▼

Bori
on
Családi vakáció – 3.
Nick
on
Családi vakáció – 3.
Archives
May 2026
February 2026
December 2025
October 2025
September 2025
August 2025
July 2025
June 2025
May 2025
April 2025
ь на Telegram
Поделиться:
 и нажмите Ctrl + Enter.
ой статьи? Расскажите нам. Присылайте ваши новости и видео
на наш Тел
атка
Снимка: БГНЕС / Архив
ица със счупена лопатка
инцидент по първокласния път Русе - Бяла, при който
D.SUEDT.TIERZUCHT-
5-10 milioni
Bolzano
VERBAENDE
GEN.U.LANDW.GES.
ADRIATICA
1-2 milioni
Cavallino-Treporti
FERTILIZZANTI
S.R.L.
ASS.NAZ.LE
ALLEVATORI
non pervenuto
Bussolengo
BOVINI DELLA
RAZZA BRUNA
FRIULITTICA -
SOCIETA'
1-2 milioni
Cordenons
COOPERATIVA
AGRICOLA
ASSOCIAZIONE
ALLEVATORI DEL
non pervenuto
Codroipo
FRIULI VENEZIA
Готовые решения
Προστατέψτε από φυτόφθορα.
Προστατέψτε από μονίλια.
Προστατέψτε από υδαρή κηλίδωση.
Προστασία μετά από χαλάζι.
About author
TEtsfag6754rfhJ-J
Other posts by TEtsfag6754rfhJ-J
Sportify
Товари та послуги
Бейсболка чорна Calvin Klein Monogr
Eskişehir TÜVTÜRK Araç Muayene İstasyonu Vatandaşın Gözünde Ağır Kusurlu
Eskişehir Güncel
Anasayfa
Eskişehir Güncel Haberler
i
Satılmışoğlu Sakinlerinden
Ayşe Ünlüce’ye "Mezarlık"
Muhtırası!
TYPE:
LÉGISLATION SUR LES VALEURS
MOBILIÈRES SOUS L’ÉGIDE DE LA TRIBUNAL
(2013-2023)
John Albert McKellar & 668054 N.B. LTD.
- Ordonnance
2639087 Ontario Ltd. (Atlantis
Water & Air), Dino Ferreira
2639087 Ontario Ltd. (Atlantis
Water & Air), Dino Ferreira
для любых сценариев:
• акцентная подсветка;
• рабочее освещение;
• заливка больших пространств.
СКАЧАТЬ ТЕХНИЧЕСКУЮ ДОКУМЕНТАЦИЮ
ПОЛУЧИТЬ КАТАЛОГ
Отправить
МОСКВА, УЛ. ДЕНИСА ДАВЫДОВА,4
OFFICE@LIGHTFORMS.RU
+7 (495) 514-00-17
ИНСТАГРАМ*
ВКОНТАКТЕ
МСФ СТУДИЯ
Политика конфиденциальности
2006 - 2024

▲

**Work to complete:** Restate, word for word and with nothing added, the lines from the beginning of the records above through the line that contains "5-10 milioni".

**Answer below:**
Bori
on
Családi vakáció – 3.
Nick
on
Családi vakáció – 3.
Archives
May 2026
February 2026
December 2025
October 2025
September 2025
August 2025
July 2025
June 2025
May 2025
April 2025
ь на Telegram
Поделиться:
 и нажмите Ctrl + Enter.
ой статьи? Расскажите нам. Присылайте ваши новости и видео
на наш Тел
атка
Снимка: БГНЕС / Архив
ица със счупена лопатка
инцидент по първокласния път Русе - Бяла, при който
D.SUEDT.TIERZUCHT-
5-10 milioni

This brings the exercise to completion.